Studio Comparison (daylight)

Our latest test scene is designed to simulate both daylight and low-light shooting. Pressing the 'lighting' buttons at the top of the widget allows you to switch between the two. The daylight scene is shot with manually set white balance, but the camera is left in its Auto setting for the low-light tests.

Note: this page features our new interactive studio scene. Click here for instructions on the widget.

Aside from some moiré at the center of the scene, there's not much to point out while the GX7 is at its base ISO of 200 - and that continues as the sensitivity rises. At ISO 800, you start to see just a bit of detail loss, which is noticeable when compared to the Olympus E-M5. As we reach the mid-level sensitivities noise becomes more obvious, though the GX7 avoids the blotchy details of the Olympus E-M5 and Sony NEX-6, in exchange for luminance noise. While noise is prevalent at ISO 6400, the GX7 still retains more detail than the E-M5, NEX-6, or Nikon D7100 do at this sensitivity. Only when you reach ISO 12800 do you see a substantial loss of detail, making this setting (and the one above it) best suited for sharing via e-mail or Facebook.

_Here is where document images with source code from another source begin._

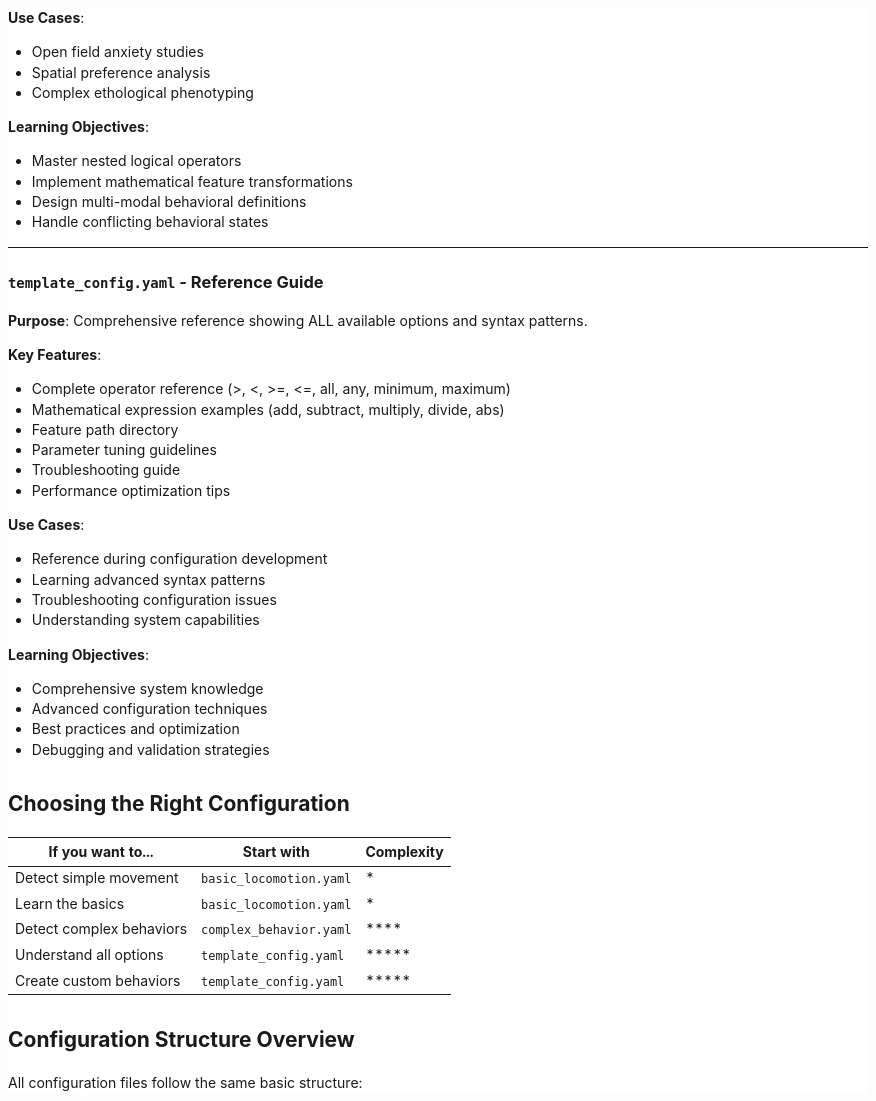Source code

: **Use Cases**:
- Open field anxiety studies
- Spatial preference analysis
- Complex ethological phenotyping

**Learning Objectives**:
- Master nested logical operators
- Implement mathematical feature transformations
- Design multi-modal behavioral definitions
- Handle conflicting behavioral states

---

### `template_config.yaml` - **Reference Guide**
**Purpose**: Comprehensive reference showing ALL available options and syntax patterns.

**Key Features**:
- Complete operator reference (>, <, >=, <=, all, any, minimum, maximum)
- Mathematical expression examples (add, subtract, multiply, divide, abs)
- Feature path directory
- Parameter tuning guidelines
- Troubleshooting guide
- Performance optimization tips

**Use Cases**:
- Reference during configuration development
- Learning advanced syntax patterns
- Troubleshooting configuration issues
- Understanding system capabilities

**Learning Objectives**:
- Comprehensive system knowledge
- Advanced configuration techniques
- Best practices and optimization
- Debugging and validation strategies

## Choosing the Right Configuration

| **If you want to...** | **Start with** | **Complexity** |
|------------------------|----------------|----------------|
| Detect simple movement | `basic_locomotion.yaml` | * |
| Learn the basics | `basic_locomotion.yaml` | * |
| Detect complex behaviors | `complex_behavior.yaml` | **** |
| Understand all options | `template_config.yaml` | ***** |
| Create custom behaviors | `template_config.yaml` | ***** |

## Configuration Structure Overview

All configuration files follow the same basic structure:
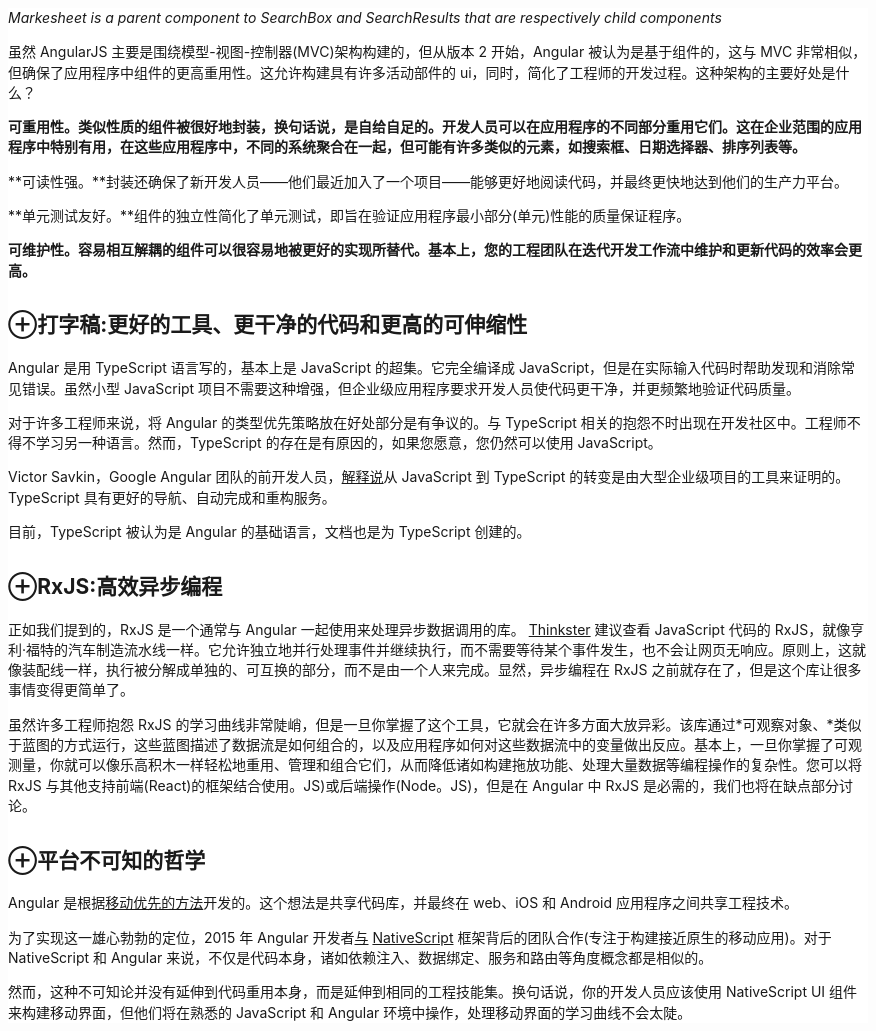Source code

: *Markesheet is a parent component to SearchBox and SearchResults that are respectively child components*

虽然 AngularJS 主要是围绕模型-视图-控制器(MVC)架构构建的，但从版本 2 开始，Angular 被认为是基于组件的，这与 MVC 非常相似，但确保了应用程序中组件的更高重用性。这允许构建具有许多活动部件的 ui，同时，简化了工程师的开发过程。这种架构的主要好处是什么？

**可重用性。类似性质的组件被很好地封装，换句话说，是自给自足的。开发人员可以在应用程序的不同部分重用它们。这在企业范围的应用程序中特别有用，在这些应用程序中，不同的系统聚合在一起，但可能有许多类似的元素，如搜索框、日期选择器、排序列表等。**

**可读性强。**封装还确保了新开发人员——他们最近加入了一个项目——能够更好地阅读代码，并最终更快地达到他们的生产力平台。

**单元测试友好。**组件的独立性简化了单元测试，即旨在验证应用程序最小部分(单元)性能的质量保证程序。

**可维护性。容易相互解耦的组件可以很容易地被更好的实现所替代。基本上，您的工程团队在迭代开发工作流中维护和更新代码的效率会更高。**

## ⊕打字稿:更好的工具、更干净的代码和更高的可伸缩性

Angular 是用 TypeScript 语言写的，基本上是 JavaScript 的超集。它完全编译成 JavaScript，但是在实际输入代码时帮助发现和消除常见错误。虽然小型 JavaScript 项目不需要这种增强，但企业级应用程序要求开发人员使代码更干净，并更频繁地验证代码质量。

对于许多工程师来说，将 Angular 的类型优先策略放在好处部分是有争议的。与 TypeScript 相关的抱怨不时出现在开发社区中。工程师不得不学习另一种语言。然而，TypeScript 的存在是有原因的，如果您愿意，您仍然可以使用 JavaScript。

Victor Savkin，Google Angular 团队的前开发人员，[解释说](https://vsavkin.com/writing-angular-2-in-typescript-1fa77c78d8e8)从 JavaScript 到 TypeScript 的转变是由大型企业级项目的工具来证明的。TypeScript 具有更好的导航、自动完成和重构服务。

目前，TypeScript 被认为是 Angular 的基础语言，文档也是为 TypeScript 创建的。

## ⊕RxJS:高效异步编程

正如我们提到的，RxJS 是一个通常与 Angular 一起使用来处理异步数据调用的库。 [Thinkster](https://thinkster.io/tutorials/learn-rxjs-observables/what-is-rxjs) 建议查看 JavaScript 代码的 RxJS，就像亨利·福特的汽车制造流水线一样。它允许独立地并行处理事件并继续执行，而不需要等待某个事件发生，也不会让网页无响应。原则上，这就像装配线一样，执行被分解成单独的、可互换的部分，而不是由一个人来完成。显然，异步编程在 RxJS 之前就存在了，但是这个库让很多事情变得更简单了。

虽然许多工程师抱怨 RxJS 的学习曲线非常陡峭，但是一旦你掌握了这个工具，它就会在许多方面大放异彩。该库通过*可观察对象、*类似于蓝图的方式运行，这些蓝图描述了数据流是如何组合的，以及应用程序如何对这些数据流中的变量做出反应。基本上，一旦你掌握了可观测量，你就可以像乐高积木一样轻松地重用、管理和组合它们，从而降低诸如构建拖放功能、处理大量数据等编程操作的复杂性。您可以将 RxJS 与其他支持前端(React)的框架结合使用。JS)或后端操作(Node。JS)，但是在 Angular 中 RxJS 是必需的，我们也将在缺点部分讨论。

## ⊕平台不可知的哲学

Angular 是根据[移动优先的方法](https://www.altexsoft.com/blog/business/how-to-be-mobile-first-company/?utm_source=MediumCom&utm_medium=referral)开发的。这个想法是共享代码库，并最终在 web、iOS 和 Android 应用程序之间共享工程技术。

为了实现这一雄心勃勃的定位，2015 年 Angular 开发者[与](http://angularjs.blogspot.com/2015/12/building-mobile-apps-with-angular-2-and.html) [NativeScript](https://www.nativescript.org/nativescript-is-how-you-build-native-mobile-apps-with-angular) 框架背后的团队合作(专注于构建接近原生的移动应用)。对于 NativeScript 和 Angular 来说，不仅是代码本身，诸如依赖注入、数据绑定、服务和路由等角度概念都是相似的。

然而，这种不可知论并没有延伸到代码重用本身，而是延伸到相同的工程技能集。换句话说，你的开发人员应该使用 NativeScript UI 组件来构建移动界面，但他们将在熟悉的 JavaScript 和 Angular 环境中操作，处理移动界面的学习曲线不会太陡。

The first thing we noticed when switching to Raw is the disappearance of the moiré at the center of the test scene. Otherwise, there's just a little bit of luminance noise, which stays under control as the sensitivity increases. While chroma noise becomes quite noticeable at ISO 1600, you'll see that the GX7 is on-par with its competitors. Even as you hit ISO 6400, the GX7 is still holding its own. The two highest sensitivities (12800 and 25600) will require considerable work with the noise reduction sliders if you're going to get anything usable out of them.